(Extracted page text data)
========================================

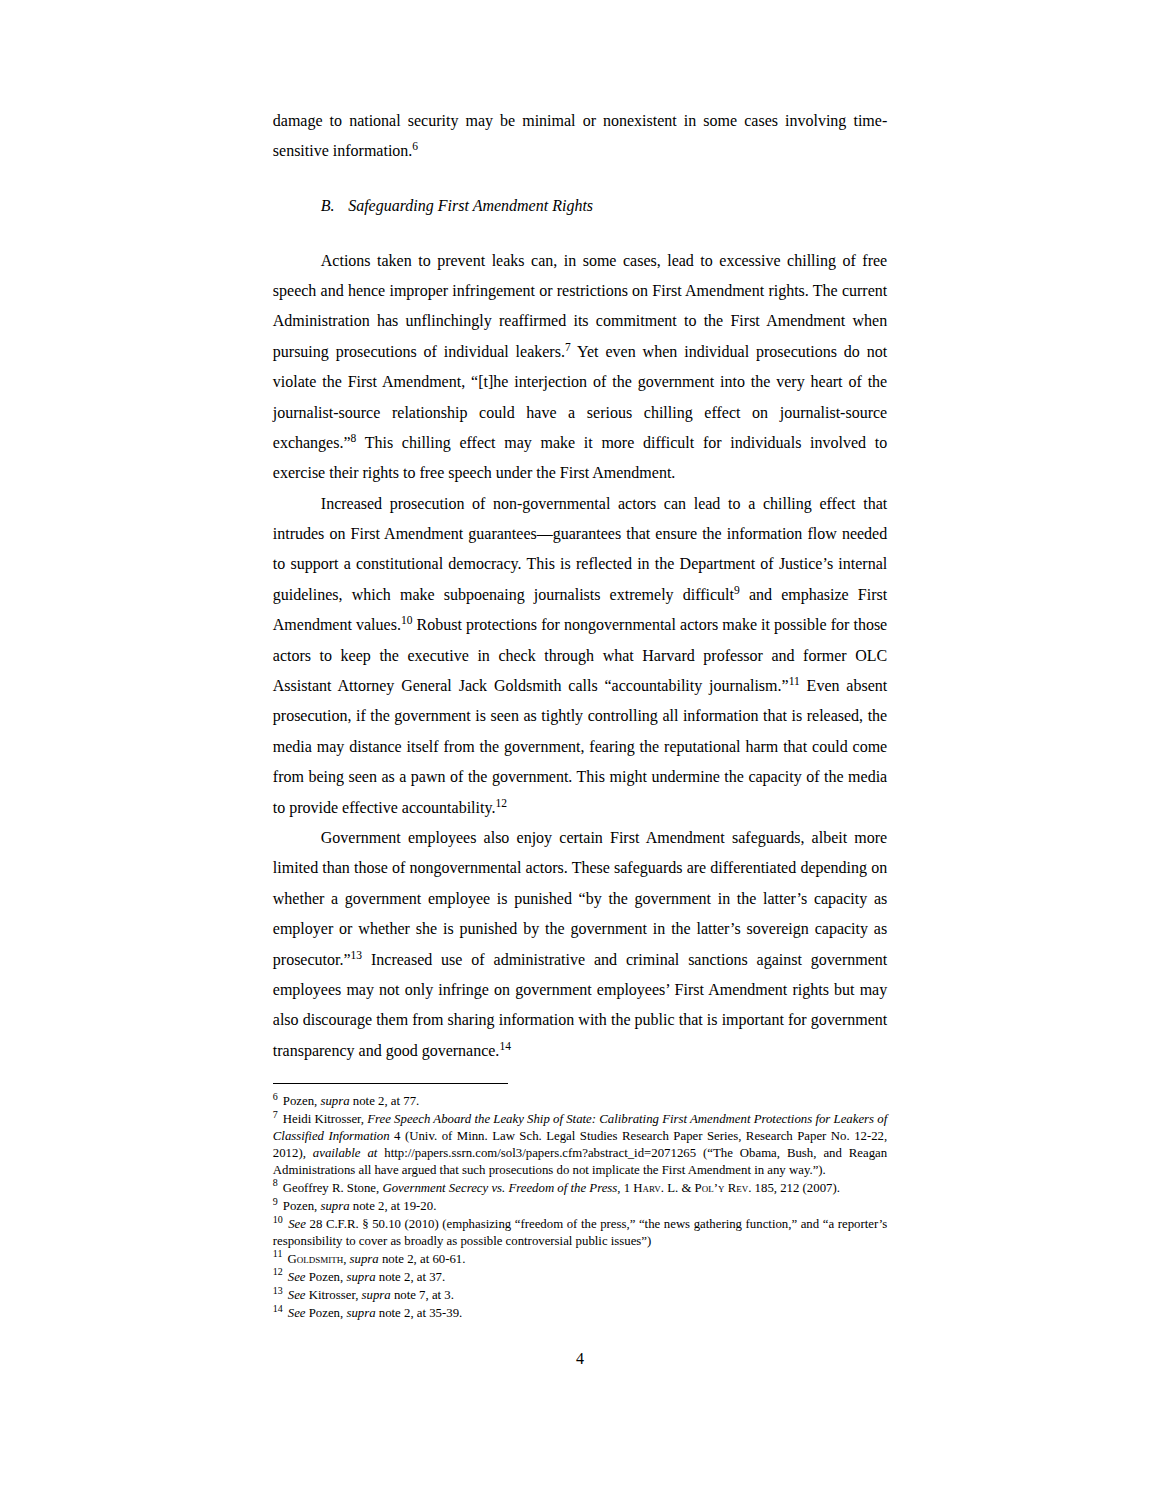damage to national security may be minimal or nonexistent in some cases involving time-sensitive information.6
B. Safeguarding First Amendment Rights
Actions taken to prevent leaks can, in some cases, lead to excessive chilling of free speech and hence improper infringement or restrictions on First Amendment rights. The current Administration has unflinchingly reaffirmed its commitment to the First Amendment when pursuing prosecutions of individual leakers.7 Yet even when individual prosecutions do not violate the First Amendment, “[t]he interjection of the government into the very heart of the journalist-source relationship could have a serious chilling effect on journalist-source exchanges.”8 This chilling effect may make it more difficult for individuals involved to exercise their rights to free speech under the First Amendment.
Increased prosecution of non-governmental actors can lead to a chilling effect that intrudes on First Amendment guarantees—guarantees that ensure the information flow needed to support a constitutional democracy. This is reflected in the Department of Justice’s internal guidelines, which make subpoenaing journalists extremely difficult9 and emphasize First Amendment values.10 Robust protections for nongovernmental actors make it possible for those actors to keep the executive in check through what Harvard professor and former OLC Assistant Attorney General Jack Goldsmith calls “accountability journalism.”11 Even absent prosecution, if the government is seen as tightly controlling all information that is released, the media may distance itself from the government, fearing the reputational harm that could come from being seen as a pawn of the government. This might undermine the capacity of the media to provide effective accountability.12
Government employees also enjoy certain First Amendment safeguards, albeit more limited than those of nongovernmental actors. These safeguards are differentiated depending on whether a government employee is punished “by the government in the latter’s capacity as employer or whether she is punished by the government in the latter’s sovereign capacity as prosecutor.”13 Increased use of administrative and criminal sanctions against government employees may not only infringe on government employees’ First Amendment rights but may also discourage them from sharing information with the public that is important for government transparency and good governance.14
6 Pozen, supra note 2, at 77.
7 Heidi Kitrosser, Free Speech Aboard the Leaky Ship of State: Calibrating First Amendment Protections for Leakers of Classified Information 4 (Univ. of Minn. Law Sch. Legal Studies Research Paper Series, Research Paper No. 12-22, 2012), available at http://papers.ssrn.com/sol3/papers.cfm?abstract_id=2071265 (“The Obama, Bush, and Reagan Administrations all have argued that such prosecutions do not implicate the First Amendment in any way.”).
8 Geoffrey R. Stone, Government Secrecy vs. Freedom of the Press, 1 Harv. L. & Pol’y Rev. 185, 212 (2007).
9 Pozen, supra note 2, at 19-20.
10 See 28 C.F.R. § 50.10 (2010) (emphasizing “freedom of the press,” “the news gathering function,” and “a reporter’s responsibility to cover as broadly as possible controversial public issues”)
11 Goldsmith, supra note 2, at 60-61.
12 See Pozen, supra note 2, at 37.
13 See Kitrosser, supra note 7, at 3.
14 See Pozen, supra note 2, at 35-39.
4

========================================

◆ **YOUR INSTRUCTIONS**:
Across the entries, tally every line that contains the word "Kitrosser" and report the sum by itself.

◆ **SOLUTION TO THIS EXERCISE**:
2